EXTRACT TO READ>

──────────

The Addison's story didn't stick,
but Johnson kept fighting anyway -

he still couldn't believe
Jack Kennedy, of all people,

could take the nomination
away from him.

For six days and nights
we had 24-hour sessions.

Six days and nights
I had to deliver a quorum of 51 men,

on a moment's notice,

to keep the Senate in session,
to get any bill at all.

And I'm proud to tell you
that, on those 50 quorum calls,

Lyndon Johnson
answered every one of them.

(CROWD CHEERS)

Although, some men
who would be president...

..on a civil rights platform,
answered none.

Let me just say that I appreciate
what Senator Johnson had to say.

He made some general references

to, uh, perhaps the shortcomings
of other presidential candidates.

But, as he was not specific,

I assume he was talking
about some of the other candidates

and not about me.

Kennedy parried Johnson
with the grace of a sure winner.

──────────

DATA>

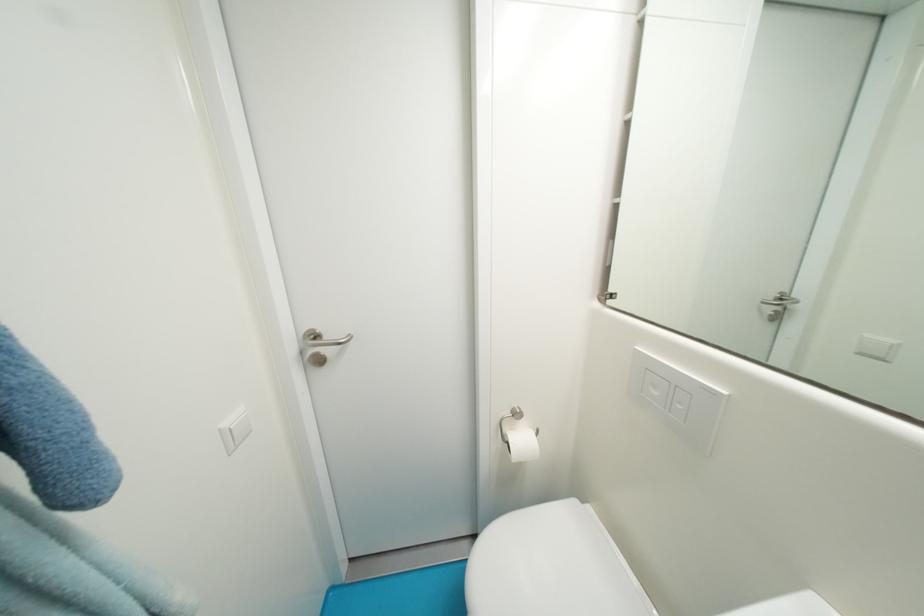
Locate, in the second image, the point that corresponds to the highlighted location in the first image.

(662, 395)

──────────

PROBLEM SET>
[1] Print the Kennedy–Johnson excerpt between "And I'm proud" and "answered none.", inclusive.
[2] In one to three sentences, explain why Kennedy, according to the Kennedy–Johnson excerpt, assumed Johnson's remarks were not about him.
[3] Pick up the Kennedy–Johnson excerpt after its last line and carry it on.
The listing is separate material and has no connection to the Kennedy–Johnson excerpt.

ACTIVITY ANSWERS>
[1]
And I'm proud to tell you
that, on those 50 quorum calls,

Lyndon Johnson
answered every one of them.

(CROWD CHEERS)

Although, some men
who would be president...

..on a civil rights platform,
answered none.

[2] Johnson made only general references to the shortcomings of other presidential candidates and was not specific. So Kennedy said he assumed Johnson was talking about some of the other candidates and not about him.

[3]
Bobby, meanwhile,
was working the phones,

keeping a white-knuckle grip on
his brother's committed delegates.

He knew Johnson operatives were
still trying to peel them away.

California cast 7.5 votes
for Johnson...

..33.5 votes for Kennedy...

SEIGENTHALER: The Kennedy campaign

thought they had
every hole plugged...

..next president of
the United States - John F. Kennedy.

..and were aware that,
if something came unplugged,

they wanted to be
on top of it immediately.

Senator Kennedy - 104.5 votes.

And every delegation was covered.

Wyoming's vote remits majority
to Senator Kennedy.

The motion is
that the rules be suspended

and that John F. Kennedy

be nominated for president
of the United States

by acclamation.

(CROWD CHEERS)

Ladies and gentlemen, your nominee,

and the next president of
the United States - John F. Kennedy!

CARO: The next morning at 6:30,

the phone rings
in Bobby Kennedy's suite.

It's his brother.

He says, "Count up
how many votes we have

"if we take the Northeast,
the eastern states, plus Texas."

Bobby Kennedy calls in
two of his top advisors,

Ken O'Donnell
and Pierre Salinger.

He says to them,
"Count up these votes, plus Texas."

Salinger, as he calls, says,

"You're not thinking of nominating
Lyndon Johnson. You can't do that!"

Kennedy knew how Johnson
talked about him -

"Little Johnny" or "Sonny Boy",

"Heard his paediatricians have
given him a clean bill of health."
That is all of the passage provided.